Цесаревна дернула за шнур звонка у двери и, повернувшись к Рите, сказала:
— Все без утайки мне сказывай. Сейчас прикажу готовить возок… Если надо — к рассвету будем в Петербурге…
Рита торопливо, нервно ела поданный ей холодный ужин и рассказывала сбивчиво, прерывчиво, не зная, что важнее: то, что она слышала, или то, что сама видела.
— Началось сие, еще когда… как скончалась государыня императрица Анна Иоанновна и был объявлен тот указ о регентстве, вот тогда и пошли первые разговоры. В церкви Исаакия Далматского двадцать третьего октября приводили матросов к присяге по манифесту. Счетчик Максим Толстой отказался присягать. Его схватили… Он и объявил всенародно: «Для того сие делаю, что государством повелено править такому генералу, каковы у меня, Толстого, родственники генералы были. До возраста–де государева, до семнадцати лет повелено править государством герцогу Курляндскому, а орел–де летал, да соблюдал все детям своим, а дочь его оставлена. И надобно ныне присягать государыне цесаревне». О том–де, он слышал, говорили лейб–гвардии Преображенского полку солдаты, идучи от учиненной ныне присяги Московской Ямской слободой… Толстого приводили в застенок и поднимали на дыбу, чтобы узнать, кто именно из солдат говорил сие. Он никого не назвал, и его сослали в Оренбург…;
— Ужасно, — тихо вздохнула цесаревна.
— В Конном полку, ваше высочество, когда после присяги полк шел мимо вашего Смольного дома, капрал Александр Хлопов сказал солдату Долгинскому: «Знаешь ли ты, кому мы ныне присягали?..» Тот сказал: «Бог знает… А я не знаю…» Хлопов тогда обернулся к солдату Майкову и сказал: «Экой дурак, уже того не знает… А ты, Майков, знаешь ли, кому мы нынче присягали?..» Майков ответил по малом размышлении: «Как не знать, ведь слышали, как люди говорят, что присягали благоверному великому князю Иоанну». На сие Хлопов сказал: «Вот император Петр Первый в Российской империи заслужил, и того осталось… Вот коронованного отца дочь, государыня цесаревна осталась…» И показал он тогда, ваше высочество, на ваш Смольный двор…
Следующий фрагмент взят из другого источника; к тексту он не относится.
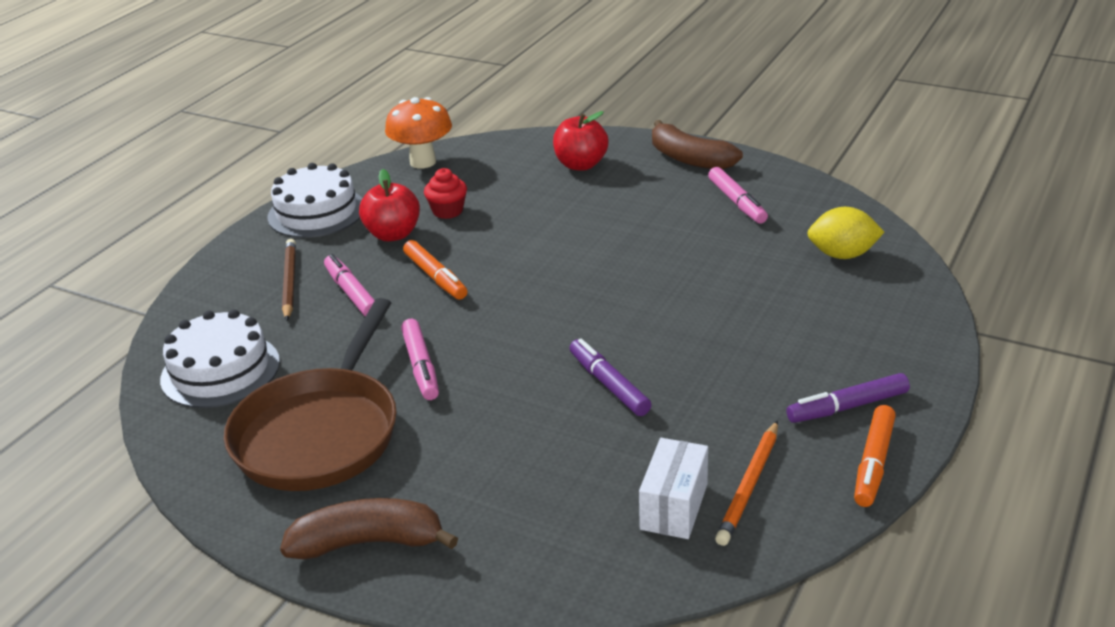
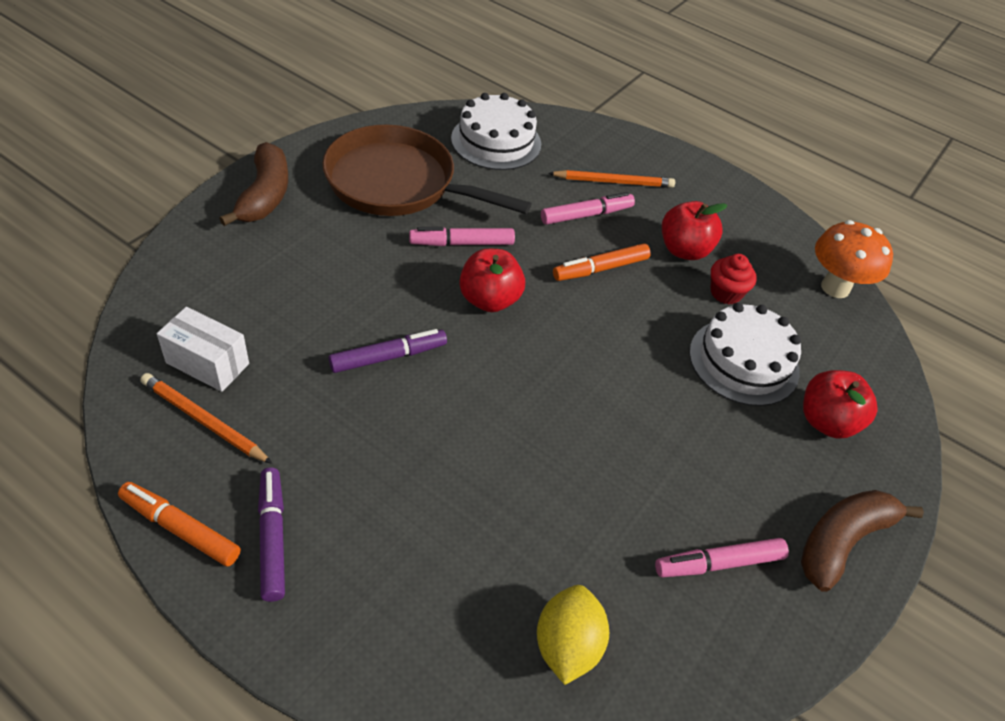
camera: 90 degrees right, 15 degrees up
(289, 282) = (613, 182): brown pencil -> orange pencil
(316, 212) = (733, 205): white cake -> white cake (744, 361)
(504, 336) = (489, 300): none -> red apple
Рита выпила вина и, раскрасневшаяся от мороза, смененного теплом, и от возбуждения, продолжала:
— Я, ваше высочество, тысячи и тысячи таких примеров могу вам показать… Мне об сем многие говорили… Брат мой все сие доподлинно знает, говорил еще… — Рита вдруг смутилась и опустила глаза.
Цесаревна улыбнулась и сказала сквозь милый смешок:
— Ну, что уж!.. Секрет полишинеля!.. Знаем, знаем!.. Свои люди здесь, не чужие какие… Лукьян Камынин, наверно?
— Пусть!.. Он!.. Ваше высочество, все, все до одного солдаты хотели вас видеть на престоле… И как же сие вышло, никто в толк не возьмет. Адъютанты герцога Курляндского мне сказывали, что сам Бирон им не раз говаривал, что фельдмаршал Миних единственный человек, которого ему следует опасаться и который способен нанести ему удар. Вчера, говорили мне, Бирон был погружен в глубокую задумчивость и, ложась в постель, чувствовал сильную дрожь.
— Да, не сладка власть, — прошептала цесаревна.
— Прошлую неделю, ваше высочество, в гвардии взяли в крепость семьдесят четыре человека и одиннадцать офицеров и били их кнутом… Бирон послал в Москву за своим братом и за зятем — генералом Бисмарком, и в полках пошли «эхи», что их пожалуют фельдмаршалами без всяких военных заслуг, а Миниха, Остермана и Головкина арестуют.